## Source extract

--------------------------------

"""A symple Python program
Written by: Neil D. Lawrence
First written: 2013/10/11
Last written: 2013/10/11"""

print "Running a Python application",
print "... finished."


a = 2*24
print a

a = a + 10
print a

import numpy
x = numpy.random.uniform() # This gives us a random number between 0 and 1, uniformly distributed
print x

import numpy as np
x = np.random.uniform()
print x

x = np.random.uniform(size=10)
print x

np.random.uniform?

# sample 10 values from a normal (Gaussian) distribution with mean 0.0 (loc) and standard deviation 1.0 (scale) 
x=np.random.normal(loc=0.0, scale=1.0, size=10)

x = np.random.normal(size=4)
y = np.random.normal(size=4)
# let's see what we generated
print x
print y
# inner product (or dot product) in python can be computed with np.dot
ip = np.dot(x, y)
print "Inner product is ", ip
# the function np.inner also does the same thing
print "Inner product is also ", np.inner(x, y)
# Or we can do it explicitly, by multiplying all array elements together and summing
print "Inner product is also ", np.sum(x*y)
# which can also be written as
print "Finally, inner product is also ", (x*y).sum()

# here we create a long array for x and y
length = 1000000
x = np.random.normal(size=length)
y = np.random.normal(size=length)

# computing with a for loop for 1,000,000 values takes a noticeable amount of time
ip = 0
for i in xrange(len(x)):
    ip+=x[i]*y[i]
print ip

# inner product computed as a built in
np.dot(x, y)
# this takes no noticeable amount of time

x = np.random.normal(size=10)
mean = x.sum()/10
print mean

mean = x.sum()/x.size
print mean

mean = x.mean()
print mean

variance = (x*x).mean() - mean*mean
print variance

means = []
variances = []
samples = [10, 50, 100, 500, 1000, 5000, 10000, 50000, 100000] 
for N in samples:
    x = np.random.normal(loc=0.0, scale=1.0, size=N)
    mean = x.mean()
    variance = (x**2).mean() - mean**2
    means.append(mean)
    variances.append(variance)

--------------------------------

## Given entries

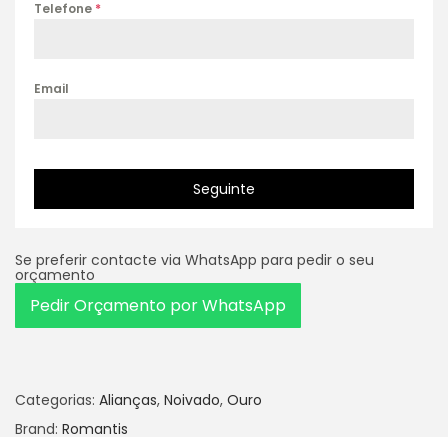
Telefone
*
Email
Seguinte
Se preferir contacte via WhatsApp para pedir o seu
orçamento
Pedir Orçamento por WhatsApp
Categorias:
Alianças
,
Noivado
,
Ouro
Brand:
Romantis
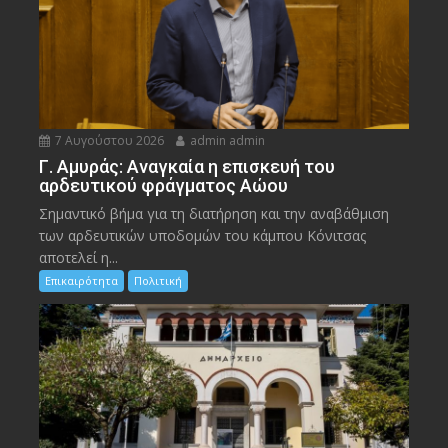
7 Αυγούστου 2026
admin admin
Γ. Αμυράς: Αναγκαία η επισκευή του
αρδευτικού φράγματος Αώου
Σημαντικό βήμα για τη διατήρηση και την αναβάθμιση
των αρδευτικών υποδομών του κάμπου Κόνιτσας
αποτελεί η...
Επικαιρότητα
Πολιτική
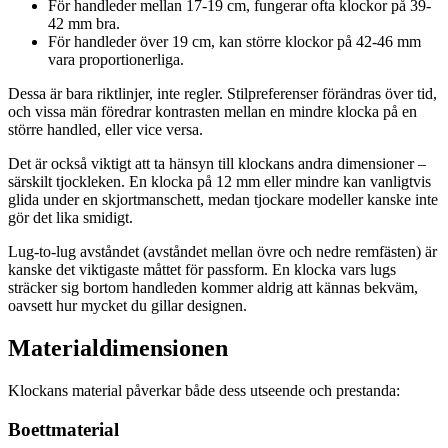
För handleder mellan 17-19 cm, fungerar ofta klockor på 39-
42 mm bra.
För handleder över 19 cm, kan större klockor på 42-46 mm
vara proportionerliga.
Dessa är bara riktlinjer, inte regler. Stilpreferenser förändras över tid,
och vissa män föredrar kontrasten mellan en mindre klocka på en
större handled, eller vice versa.
Det är också viktigt att ta hänsyn till klockans andra dimensioner –
särskilt tjockleken. En klocka på 12 mm eller mindre kan vanligtvis
glida under en skjortmanschett, medan tjockare modeller kanske inte
gör det lika smidigt.
Lug-to-lug avståndet (avståndet mellan övre och nedre remfästen) är
kanske det viktigaste måttet för passform. En klocka vars lugs
sträcker sig bortom handleden kommer aldrig att kännas bekväm,
oavsett hur mycket du gillar designen.
Materialdimensionen
Klockans material påverkar både dess utseende och prestanda:
Boettmaterial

--------------------------------

## Prompt 1
In the Python script, list each distinct expression that is assigned to the variable mean.
## Prompt 2
Please output the stretch of the Python script from "np.random.uniform?" through "x = np.random.normal(size=4)" without changes.

## Worked solution 1
x.sum()/10
x.sum()/x.size
x.mean()

## Worked solution 2
np.random.uniform?

# sample 10 values from a normal (Gaussian) distribution with mean 0.0 (loc) and standard deviation 1.0 (scale) 
x=np.random.normal(loc=0.0, scale=1.0, size=10)

x = np.random.normal(size=4)